C’est pourquoi j’aime inclure dans chacun de mes livres des poésies et des calligrammes : c’est une respiration pour le lecteur, une autre façon de penser l’écriture, qui peut aller jusqu’à l’illustration photographique des lettres de l’alphabet (FRANN EN LETTRES VIVES , ed.Unicité, photos de L3D) ou l’emploi de lettres hébraïques ou arabes  ( ex de calligrammes en persan dans POEMES ET RECITS DES 101 NUITS et ROMANCE INFINIE , ed.Unicité). L’écriture est un art à la fois intellectuel et graphique, tout comme l’art martial chinois que je pratique, dont le processus le plus achevé est la calligraphie, jet d’encre unique après longue méditation et des années d’apprentissage de la patience , recherche de la perfection qu’on ne peut atteindre mais dont on cherche à se rapprocher le plus possible. ECRIRE EST A LA FOIS UN TRAVAIL DE LONGUE HALEINE et un plaisir ; c’est un moyen de communiquer avec un lecteur que l’on ne connaît pas en lui offrant nos mots, nos signes et nos passions. ECRIRE EST UN PROCESSUS INTIME qui vise à l’universalité, c’est un défi contre le temps qui passe, une façon de se dépasser soi-même en allant à la rencontre des autres. La rencontre avec des peintres et des photographes pour illustrer mes couvertures fait partie de cette volonté de partage et exigence de beauté, car la première vision qu’on a d’un livre est celle de la couverture…

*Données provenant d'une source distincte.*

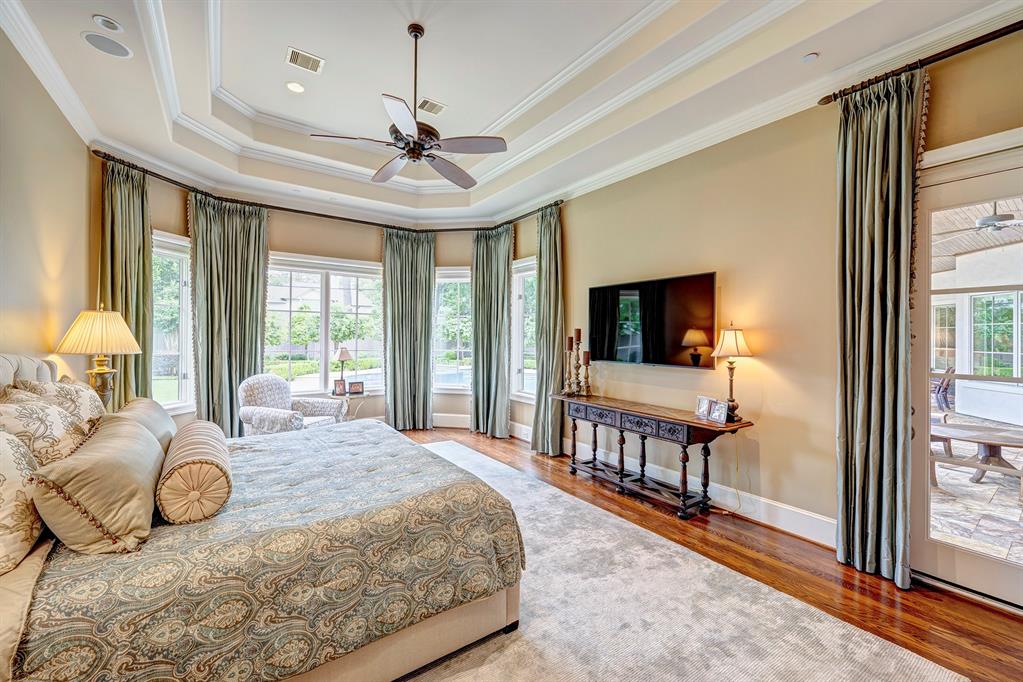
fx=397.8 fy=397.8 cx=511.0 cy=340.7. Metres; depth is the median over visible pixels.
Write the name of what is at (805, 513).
baseboard
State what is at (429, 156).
ceiling fan
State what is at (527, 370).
window
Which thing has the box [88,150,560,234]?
curtain rod
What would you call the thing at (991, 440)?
patio table
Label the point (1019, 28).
curtain rod
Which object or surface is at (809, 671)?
rug
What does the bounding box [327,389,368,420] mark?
side table
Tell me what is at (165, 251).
window
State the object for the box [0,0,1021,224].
ceiling
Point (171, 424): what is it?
pillow
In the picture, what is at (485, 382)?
curtain
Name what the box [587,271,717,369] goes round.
television
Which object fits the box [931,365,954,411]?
patio chair
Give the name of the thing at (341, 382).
picture frame
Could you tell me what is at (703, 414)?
picture frame
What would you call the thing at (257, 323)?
curtain
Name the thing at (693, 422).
console table
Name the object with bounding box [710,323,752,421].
table lamp
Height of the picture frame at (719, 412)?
0.154 m
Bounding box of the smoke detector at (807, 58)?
[801,51,818,62]
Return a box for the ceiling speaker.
[81,31,130,57]
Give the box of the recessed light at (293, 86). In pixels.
[285,81,304,93]
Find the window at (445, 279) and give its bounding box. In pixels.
[433,266,472,392]
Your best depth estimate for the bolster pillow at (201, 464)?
1.55 m
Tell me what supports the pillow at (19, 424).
on the bed at (409, 645)
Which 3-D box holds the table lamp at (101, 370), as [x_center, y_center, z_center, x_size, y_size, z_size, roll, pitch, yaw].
[-2.943,0.193,2.858,0.454,0.938,0.455,0,0,-36]
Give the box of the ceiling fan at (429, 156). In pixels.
[311,22,506,186]
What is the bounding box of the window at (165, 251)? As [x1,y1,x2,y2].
[151,230,193,413]
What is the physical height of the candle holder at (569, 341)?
0.649 m
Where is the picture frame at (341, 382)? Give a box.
[333,379,346,395]
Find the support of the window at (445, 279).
in the bay wall at (295, 237)
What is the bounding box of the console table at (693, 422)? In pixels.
[555,391,754,518]
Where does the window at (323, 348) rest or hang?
in the bay wall at (295, 237)
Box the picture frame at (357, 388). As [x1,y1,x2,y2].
[348,380,364,394]
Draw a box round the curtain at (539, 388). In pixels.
[531,202,564,456]
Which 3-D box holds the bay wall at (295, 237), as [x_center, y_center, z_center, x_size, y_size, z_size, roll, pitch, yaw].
[-2.146,-0.267,5.242,4.589,3.227,0.815,0,0,-36]
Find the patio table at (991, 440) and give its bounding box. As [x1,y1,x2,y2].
[931,421,1022,487]
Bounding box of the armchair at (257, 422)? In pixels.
[238,373,346,435]
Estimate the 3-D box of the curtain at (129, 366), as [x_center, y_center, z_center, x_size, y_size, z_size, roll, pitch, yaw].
[-3.648,-0.174,3.762,0.247,2.953,0.551,0,0,9]
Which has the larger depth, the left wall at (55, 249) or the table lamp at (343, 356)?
the table lamp at (343, 356)
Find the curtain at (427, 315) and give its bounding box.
[382,226,434,430]
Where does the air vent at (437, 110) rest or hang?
in the ceiling at (319, 46)
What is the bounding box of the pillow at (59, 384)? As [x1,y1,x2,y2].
[2,376,103,425]
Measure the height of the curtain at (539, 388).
2.971 m
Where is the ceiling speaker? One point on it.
(97, 44)
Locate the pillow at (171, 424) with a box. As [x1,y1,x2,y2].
[114,398,177,453]
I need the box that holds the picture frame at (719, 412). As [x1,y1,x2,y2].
[709,399,729,423]
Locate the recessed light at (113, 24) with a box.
[92,14,122,31]
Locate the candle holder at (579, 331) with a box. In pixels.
[572,330,583,394]
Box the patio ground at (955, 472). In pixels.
[927,410,1022,561]
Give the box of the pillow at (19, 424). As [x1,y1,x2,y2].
[0,391,92,465]
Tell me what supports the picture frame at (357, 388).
on the side table at (351, 396)
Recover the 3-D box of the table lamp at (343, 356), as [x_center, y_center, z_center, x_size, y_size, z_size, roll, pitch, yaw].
[-2.243,0.373,5.285,0.232,0.613,0.231,0,0,-36]
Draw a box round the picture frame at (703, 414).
[694,395,711,419]
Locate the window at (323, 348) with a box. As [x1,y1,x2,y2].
[265,252,383,394]
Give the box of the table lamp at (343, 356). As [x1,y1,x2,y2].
[333,346,352,393]
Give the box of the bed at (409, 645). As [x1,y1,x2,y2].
[0,351,524,681]
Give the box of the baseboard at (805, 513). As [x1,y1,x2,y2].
[512,419,835,548]
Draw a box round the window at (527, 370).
[511,257,536,400]
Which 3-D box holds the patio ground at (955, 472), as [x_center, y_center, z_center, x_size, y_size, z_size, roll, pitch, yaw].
[5.248,1.453,3.491,7.278,0.116,6.431,0,0,-36]
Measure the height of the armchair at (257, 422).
0.964 m
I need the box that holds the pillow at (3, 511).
[0,429,44,575]
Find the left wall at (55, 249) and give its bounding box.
[0,25,94,383]
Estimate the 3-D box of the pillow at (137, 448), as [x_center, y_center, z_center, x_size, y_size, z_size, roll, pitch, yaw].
[-1.578,0.530,1.567,0.305,0.351,0.734,0,0,-36]
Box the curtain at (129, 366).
[99,157,152,407]
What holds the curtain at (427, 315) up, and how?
hanging from the curtain rod at (155, 173)
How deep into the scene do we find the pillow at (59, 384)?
1.96 m
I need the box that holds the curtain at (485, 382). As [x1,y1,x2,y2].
[471,223,512,439]
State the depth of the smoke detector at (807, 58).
2.44 m
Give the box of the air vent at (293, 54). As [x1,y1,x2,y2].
[286,47,324,73]
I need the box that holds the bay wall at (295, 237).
[110,165,531,434]
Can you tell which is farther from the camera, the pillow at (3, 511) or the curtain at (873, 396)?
the curtain at (873, 396)
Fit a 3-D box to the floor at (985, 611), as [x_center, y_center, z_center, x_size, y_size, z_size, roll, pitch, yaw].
[-0.632,1.416,2.426,5.569,0.102,7.496,0,0,-36]
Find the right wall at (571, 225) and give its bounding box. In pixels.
[535,27,1022,588]
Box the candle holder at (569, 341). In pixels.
[563,336,576,394]
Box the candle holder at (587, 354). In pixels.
[582,352,591,394]
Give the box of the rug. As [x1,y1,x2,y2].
[403,439,964,681]
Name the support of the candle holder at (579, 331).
on the console table at (693, 422)
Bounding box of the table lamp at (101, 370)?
[56,304,142,407]
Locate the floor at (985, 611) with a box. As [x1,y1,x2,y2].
[400,424,1022,679]
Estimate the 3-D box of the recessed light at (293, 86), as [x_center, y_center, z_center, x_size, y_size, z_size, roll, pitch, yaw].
[-1.878,-2.202,3.457,0.169,0.012,0.169,0,0,-36]
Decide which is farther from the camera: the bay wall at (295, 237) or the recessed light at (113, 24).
the bay wall at (295, 237)
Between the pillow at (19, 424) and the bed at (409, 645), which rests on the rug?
the bed at (409, 645)
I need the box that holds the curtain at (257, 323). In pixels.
[190,192,269,434]
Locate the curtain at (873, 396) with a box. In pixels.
[835,66,921,588]
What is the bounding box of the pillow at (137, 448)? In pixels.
[30,413,163,553]
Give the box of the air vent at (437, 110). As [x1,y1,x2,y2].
[417,97,445,114]
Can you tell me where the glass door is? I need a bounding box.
[911,140,1022,609]
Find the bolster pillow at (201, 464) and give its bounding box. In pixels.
[157,420,233,524]
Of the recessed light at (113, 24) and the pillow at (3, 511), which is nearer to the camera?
the pillow at (3, 511)
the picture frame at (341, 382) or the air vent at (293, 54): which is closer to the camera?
the air vent at (293, 54)
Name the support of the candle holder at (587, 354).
on the console table at (693, 422)
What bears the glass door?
in the right wall at (571, 225)
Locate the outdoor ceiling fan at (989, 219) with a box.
[937,202,1022,236]
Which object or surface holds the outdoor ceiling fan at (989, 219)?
hanging from the patio ceiling
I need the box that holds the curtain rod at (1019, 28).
[817,20,1022,105]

 ECRIRE EST à la fois une façon d’arrêter le temps et de l’évoque, le faire revivre  tout en se propulsant vers le futur puisqu’on écrit pour le lecteur à venir. Dans le processus d’écriture on se projette vers un ailleurs ou un autrui que l’on ne connaît pas, et en même temps, on fait revivre des êtres et des événements qui ont disparus et dont on retrouve la trace, thème cher à MARCEL PROUST. Pour moi il n’existe pas de temps spécial dédié à l’écriture, j’écris quand j’en ai envie, quand cela devient une nécessité, et quand je n’écris pas manuellement, j’écris dans ma tête, les idées qui s’enchaînent et s’associent comme dans un film. LE TEMPS DE L  ECRITURE POUR MOI EST UN TEMPS intime, solitaire (en cela je n’ai pas souffert du confinement, au contraire) MAIS QUI,  ET C’EST LA TOUT LE PARADOXE DE L ECRIVAIN, est destiné au partage ; c’est une tentative à travers l’expérience personnelle, ou l’imagination, d’aller vers l’universel.


Ce peut être aussi un temps improvisé, comme ces petits poèmes appelés haïkus dont les Japonais ont le secret, que j’ai composés en pratiquant le TAÏCHI en pleine nature et par tous les temps, inspirés par mon environnement et le moment présent, et mis ensuite par écrit pour, précisément, leur donner une dimension de communication avec autrui et par là même, une dimension spirituelle ; je dirais pour conclure que le temps d’écrire est un moyen d’immortaliser le présent.


 APRES LE TEMPS DE L ECRITURE VIENT LE TEMPS DE la publication, la distribution, la diffusion, et la communication pour rencontrer ses lecteurs. Il ne suffit pas pour cela d’un « like » sur les réseaux sociaux de la part d’ « amis » qui ne voient de vos livres que la couverture, mais de la rencontre avec de véritables lecteurs dans les salons du livre ou toute autre forme de manifestation littéraire destinée à nous faire mieux connaître.


Pour répondre à votre dernière question, celle de ma place…ce serait d’en avoir une dans la Littérature.